BEGIN Information provided
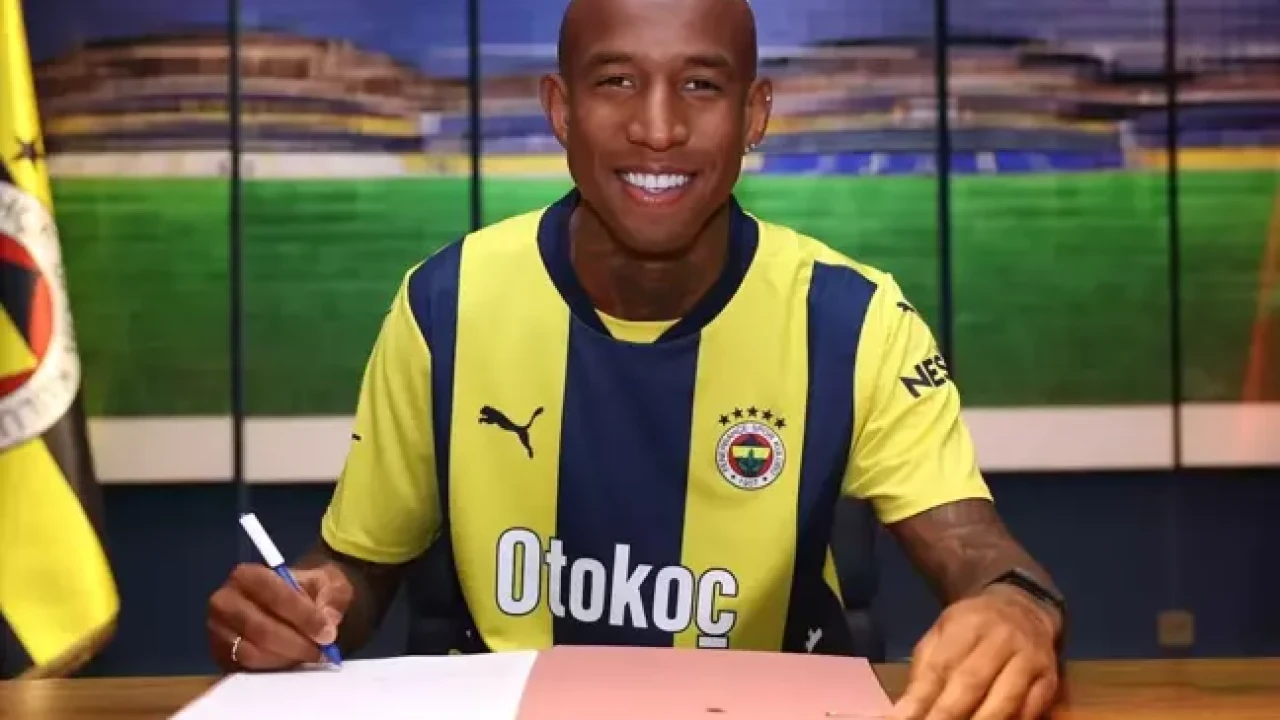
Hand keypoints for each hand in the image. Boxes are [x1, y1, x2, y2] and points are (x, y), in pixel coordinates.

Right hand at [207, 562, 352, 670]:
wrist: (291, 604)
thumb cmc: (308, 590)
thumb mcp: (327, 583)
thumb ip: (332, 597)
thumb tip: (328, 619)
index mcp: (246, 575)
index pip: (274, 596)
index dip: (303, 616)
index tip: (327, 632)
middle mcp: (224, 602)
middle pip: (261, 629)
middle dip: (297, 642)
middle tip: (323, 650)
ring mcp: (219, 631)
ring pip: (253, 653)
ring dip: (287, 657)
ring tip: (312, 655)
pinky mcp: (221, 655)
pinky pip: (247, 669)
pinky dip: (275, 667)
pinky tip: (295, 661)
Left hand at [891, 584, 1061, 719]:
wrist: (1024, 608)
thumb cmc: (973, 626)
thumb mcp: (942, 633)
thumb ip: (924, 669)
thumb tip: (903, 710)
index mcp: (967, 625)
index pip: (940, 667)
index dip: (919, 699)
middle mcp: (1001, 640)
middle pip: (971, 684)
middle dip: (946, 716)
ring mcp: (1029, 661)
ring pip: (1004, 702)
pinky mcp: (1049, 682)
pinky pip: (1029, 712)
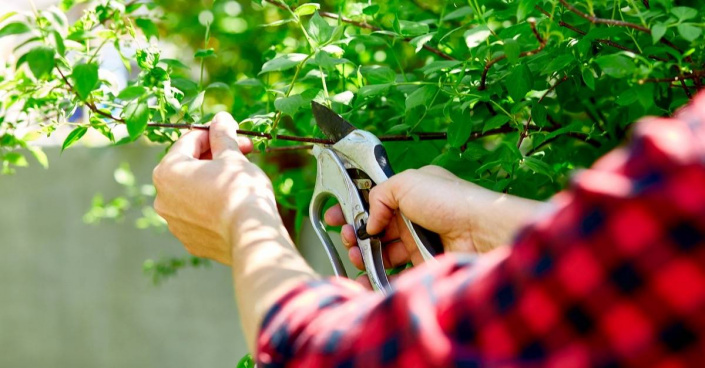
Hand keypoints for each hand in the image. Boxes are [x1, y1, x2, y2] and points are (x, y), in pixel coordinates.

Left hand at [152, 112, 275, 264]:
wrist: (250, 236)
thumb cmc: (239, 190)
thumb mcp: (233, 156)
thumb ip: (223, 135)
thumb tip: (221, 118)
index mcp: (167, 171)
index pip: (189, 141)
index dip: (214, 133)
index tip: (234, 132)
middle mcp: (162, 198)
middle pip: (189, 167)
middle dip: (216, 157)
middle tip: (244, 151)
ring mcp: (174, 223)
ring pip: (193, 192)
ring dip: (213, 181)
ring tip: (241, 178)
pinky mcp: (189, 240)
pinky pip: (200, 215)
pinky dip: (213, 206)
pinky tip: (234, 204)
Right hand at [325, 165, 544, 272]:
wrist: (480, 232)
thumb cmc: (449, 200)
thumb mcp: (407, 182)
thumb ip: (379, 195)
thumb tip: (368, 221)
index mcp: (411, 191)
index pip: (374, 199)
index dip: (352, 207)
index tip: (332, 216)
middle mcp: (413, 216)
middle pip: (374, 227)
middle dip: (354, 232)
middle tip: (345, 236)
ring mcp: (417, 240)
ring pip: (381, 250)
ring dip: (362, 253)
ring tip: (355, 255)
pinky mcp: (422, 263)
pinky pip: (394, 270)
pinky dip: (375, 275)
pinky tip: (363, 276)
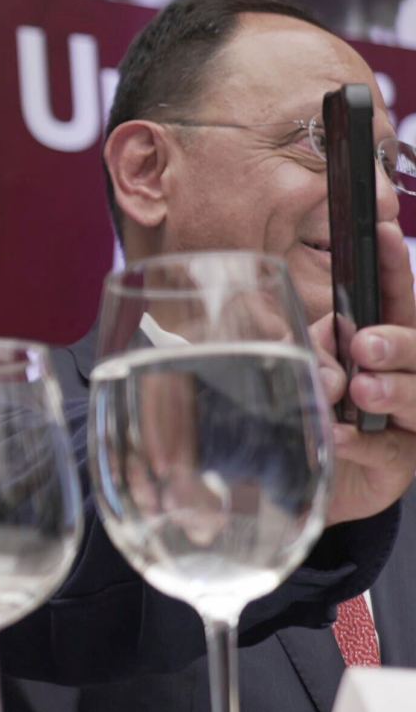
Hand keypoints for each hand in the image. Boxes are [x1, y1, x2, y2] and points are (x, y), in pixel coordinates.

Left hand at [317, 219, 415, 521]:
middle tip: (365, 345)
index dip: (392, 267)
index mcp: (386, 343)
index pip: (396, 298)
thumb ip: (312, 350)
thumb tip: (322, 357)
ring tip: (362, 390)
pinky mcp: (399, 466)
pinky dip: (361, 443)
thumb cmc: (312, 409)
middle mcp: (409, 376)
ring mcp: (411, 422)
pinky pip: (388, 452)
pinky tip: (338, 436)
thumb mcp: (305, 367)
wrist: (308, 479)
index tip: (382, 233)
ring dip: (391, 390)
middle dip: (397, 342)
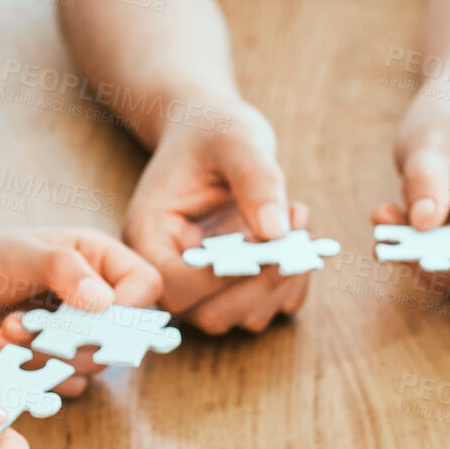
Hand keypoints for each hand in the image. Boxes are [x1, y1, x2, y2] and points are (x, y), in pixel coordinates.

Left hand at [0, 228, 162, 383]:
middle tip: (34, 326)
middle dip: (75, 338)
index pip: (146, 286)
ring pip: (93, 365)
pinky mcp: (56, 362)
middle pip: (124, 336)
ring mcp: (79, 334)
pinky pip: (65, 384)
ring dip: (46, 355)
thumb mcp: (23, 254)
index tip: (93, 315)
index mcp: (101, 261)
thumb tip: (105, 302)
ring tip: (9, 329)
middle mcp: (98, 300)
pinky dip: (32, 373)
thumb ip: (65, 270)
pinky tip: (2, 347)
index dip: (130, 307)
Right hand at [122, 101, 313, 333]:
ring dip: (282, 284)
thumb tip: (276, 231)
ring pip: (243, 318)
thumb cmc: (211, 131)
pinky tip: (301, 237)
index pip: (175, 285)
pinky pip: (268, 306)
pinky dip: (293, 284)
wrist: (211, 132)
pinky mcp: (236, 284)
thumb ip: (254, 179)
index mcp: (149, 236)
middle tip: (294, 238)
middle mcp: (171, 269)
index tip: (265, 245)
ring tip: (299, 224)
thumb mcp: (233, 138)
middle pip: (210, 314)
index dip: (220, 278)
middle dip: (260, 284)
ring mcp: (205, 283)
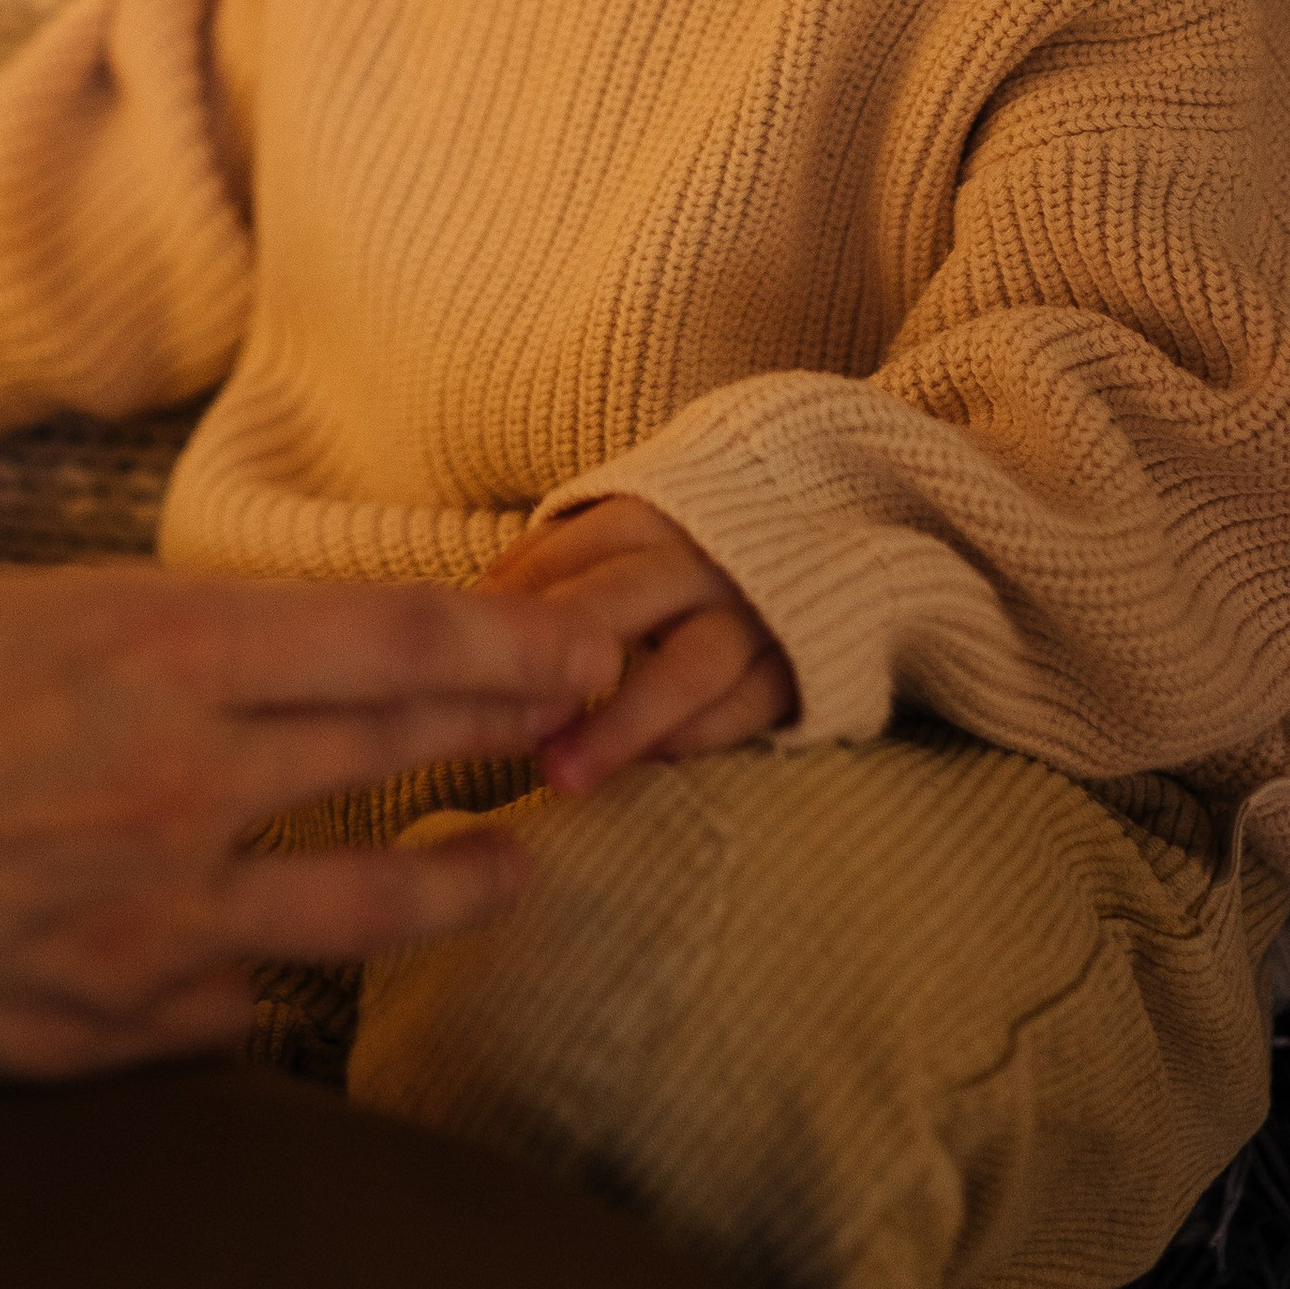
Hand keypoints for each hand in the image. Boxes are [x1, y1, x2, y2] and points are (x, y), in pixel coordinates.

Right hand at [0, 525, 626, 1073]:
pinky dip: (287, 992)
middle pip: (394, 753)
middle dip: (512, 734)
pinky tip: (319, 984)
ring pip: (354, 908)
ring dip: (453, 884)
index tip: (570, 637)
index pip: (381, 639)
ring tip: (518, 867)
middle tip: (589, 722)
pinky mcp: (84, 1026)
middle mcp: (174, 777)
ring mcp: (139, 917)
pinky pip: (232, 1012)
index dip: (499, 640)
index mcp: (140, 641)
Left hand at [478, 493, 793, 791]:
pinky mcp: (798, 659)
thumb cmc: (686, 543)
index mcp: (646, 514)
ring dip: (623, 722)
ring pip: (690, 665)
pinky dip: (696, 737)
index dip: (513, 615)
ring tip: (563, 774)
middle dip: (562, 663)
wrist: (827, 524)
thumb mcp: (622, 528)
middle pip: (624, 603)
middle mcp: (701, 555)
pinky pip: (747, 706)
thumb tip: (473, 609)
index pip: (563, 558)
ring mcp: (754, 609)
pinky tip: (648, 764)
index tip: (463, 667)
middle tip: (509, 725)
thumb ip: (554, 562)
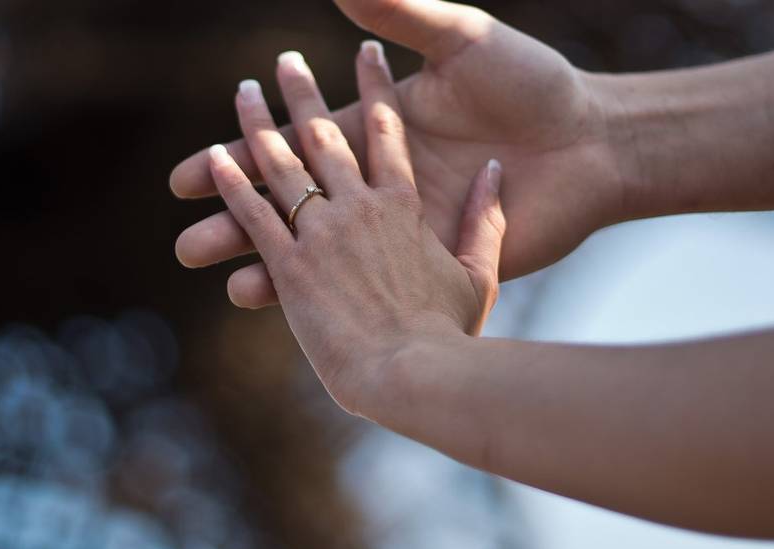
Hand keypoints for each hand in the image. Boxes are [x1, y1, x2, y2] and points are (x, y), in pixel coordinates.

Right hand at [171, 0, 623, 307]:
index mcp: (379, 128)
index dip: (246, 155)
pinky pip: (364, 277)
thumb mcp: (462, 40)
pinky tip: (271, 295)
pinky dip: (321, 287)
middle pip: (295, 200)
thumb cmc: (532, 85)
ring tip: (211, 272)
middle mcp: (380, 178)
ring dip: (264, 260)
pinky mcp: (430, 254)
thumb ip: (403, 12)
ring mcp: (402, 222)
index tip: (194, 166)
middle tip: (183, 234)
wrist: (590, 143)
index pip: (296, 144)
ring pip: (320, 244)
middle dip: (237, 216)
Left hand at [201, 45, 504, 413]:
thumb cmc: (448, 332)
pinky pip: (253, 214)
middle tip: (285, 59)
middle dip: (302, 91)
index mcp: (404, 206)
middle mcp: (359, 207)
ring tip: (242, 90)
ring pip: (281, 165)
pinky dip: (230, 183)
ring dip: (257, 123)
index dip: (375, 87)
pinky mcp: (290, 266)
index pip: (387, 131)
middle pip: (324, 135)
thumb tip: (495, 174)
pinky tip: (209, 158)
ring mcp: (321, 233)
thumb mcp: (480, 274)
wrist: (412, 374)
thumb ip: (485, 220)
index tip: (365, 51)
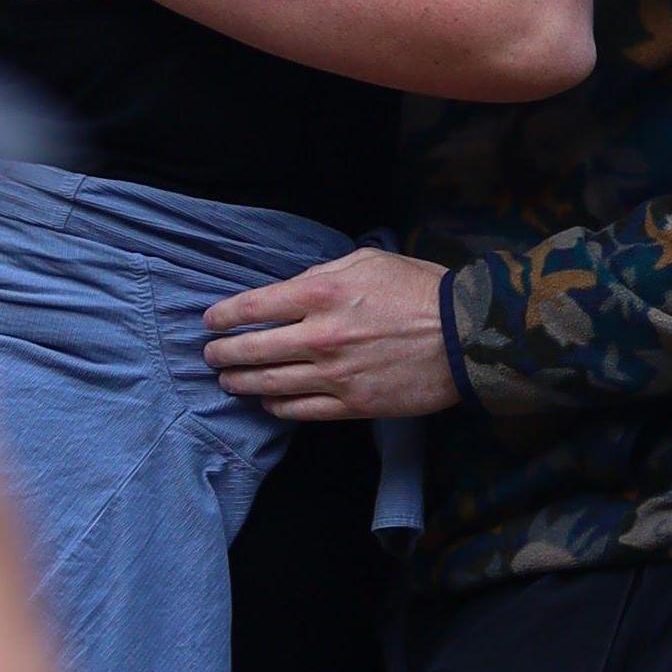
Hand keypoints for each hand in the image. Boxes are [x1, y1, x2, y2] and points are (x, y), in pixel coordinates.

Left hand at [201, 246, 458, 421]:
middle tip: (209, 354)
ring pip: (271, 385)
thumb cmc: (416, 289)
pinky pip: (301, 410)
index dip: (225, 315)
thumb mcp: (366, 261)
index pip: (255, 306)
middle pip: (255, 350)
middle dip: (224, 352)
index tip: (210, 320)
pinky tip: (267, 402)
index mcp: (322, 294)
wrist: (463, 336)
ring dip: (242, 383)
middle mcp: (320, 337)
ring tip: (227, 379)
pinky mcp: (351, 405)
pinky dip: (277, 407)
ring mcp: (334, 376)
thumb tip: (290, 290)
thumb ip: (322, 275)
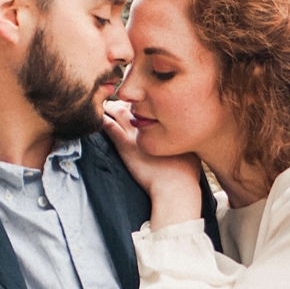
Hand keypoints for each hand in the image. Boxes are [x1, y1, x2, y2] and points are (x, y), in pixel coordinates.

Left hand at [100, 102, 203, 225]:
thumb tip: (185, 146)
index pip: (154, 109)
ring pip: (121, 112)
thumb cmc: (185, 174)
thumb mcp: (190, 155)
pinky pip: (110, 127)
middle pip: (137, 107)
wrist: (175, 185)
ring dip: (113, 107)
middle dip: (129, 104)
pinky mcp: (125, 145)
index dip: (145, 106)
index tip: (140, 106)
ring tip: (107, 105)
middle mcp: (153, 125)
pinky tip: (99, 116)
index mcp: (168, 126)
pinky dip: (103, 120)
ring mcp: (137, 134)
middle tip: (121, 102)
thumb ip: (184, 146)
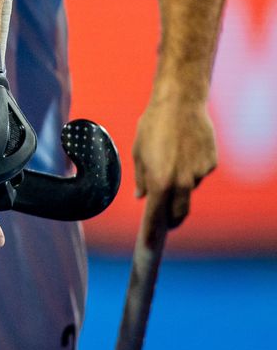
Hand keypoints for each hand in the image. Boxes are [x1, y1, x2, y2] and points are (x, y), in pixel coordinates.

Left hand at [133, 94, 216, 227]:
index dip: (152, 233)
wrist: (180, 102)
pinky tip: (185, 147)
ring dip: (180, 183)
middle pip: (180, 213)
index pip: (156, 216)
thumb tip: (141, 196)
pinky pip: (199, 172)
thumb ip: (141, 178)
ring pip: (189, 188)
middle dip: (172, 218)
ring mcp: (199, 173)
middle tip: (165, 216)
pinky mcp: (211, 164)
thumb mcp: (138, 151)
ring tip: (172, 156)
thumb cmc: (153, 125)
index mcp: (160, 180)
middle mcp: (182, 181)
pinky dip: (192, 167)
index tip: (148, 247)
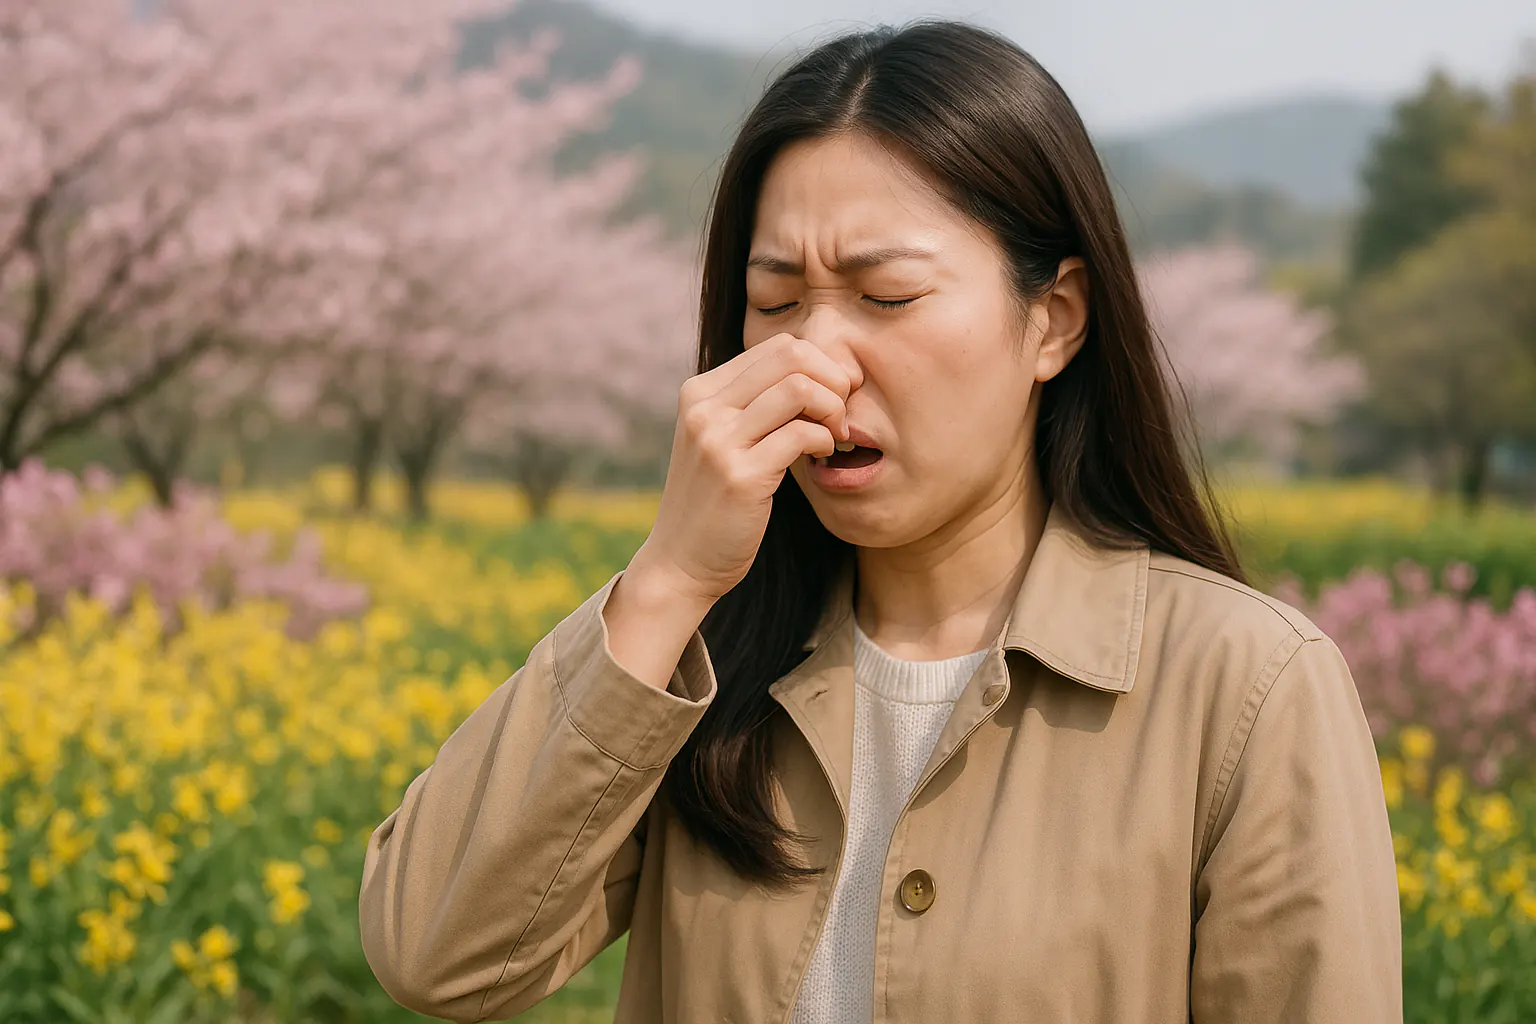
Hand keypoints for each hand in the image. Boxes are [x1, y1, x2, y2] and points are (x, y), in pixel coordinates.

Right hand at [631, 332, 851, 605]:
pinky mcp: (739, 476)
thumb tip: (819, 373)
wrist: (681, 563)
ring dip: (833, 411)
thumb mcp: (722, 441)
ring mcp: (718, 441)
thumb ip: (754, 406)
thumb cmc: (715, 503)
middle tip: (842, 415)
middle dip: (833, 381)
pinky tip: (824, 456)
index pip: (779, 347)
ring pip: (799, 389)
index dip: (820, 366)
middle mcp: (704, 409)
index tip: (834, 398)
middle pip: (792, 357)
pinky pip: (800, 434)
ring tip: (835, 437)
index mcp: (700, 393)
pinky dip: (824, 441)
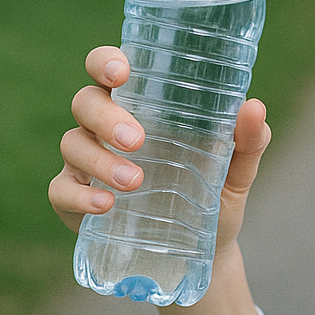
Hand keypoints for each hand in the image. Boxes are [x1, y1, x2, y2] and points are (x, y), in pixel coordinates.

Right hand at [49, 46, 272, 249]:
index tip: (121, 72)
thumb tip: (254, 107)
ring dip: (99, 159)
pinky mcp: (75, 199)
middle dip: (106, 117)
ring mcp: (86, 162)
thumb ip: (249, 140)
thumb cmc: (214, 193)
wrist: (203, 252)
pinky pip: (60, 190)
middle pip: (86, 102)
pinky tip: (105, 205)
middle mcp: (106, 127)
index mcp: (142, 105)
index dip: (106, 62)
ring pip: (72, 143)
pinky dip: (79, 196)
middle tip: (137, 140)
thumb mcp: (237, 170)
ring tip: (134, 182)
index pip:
END Information provided
Spot the lines above that mention "Right" and copy them.

| Task output |
Right hand at [207, 562, 352, 670]:
Right hand at [325, 165, 544, 272]:
Right hand at [122, 101, 313, 333]:
Right hand at [0, 525, 626, 1073]:
Right hand at [171, 0, 623, 307]:
Right hand at [631, 332, 851, 605]:
Right hand at [49, 46, 272, 249]:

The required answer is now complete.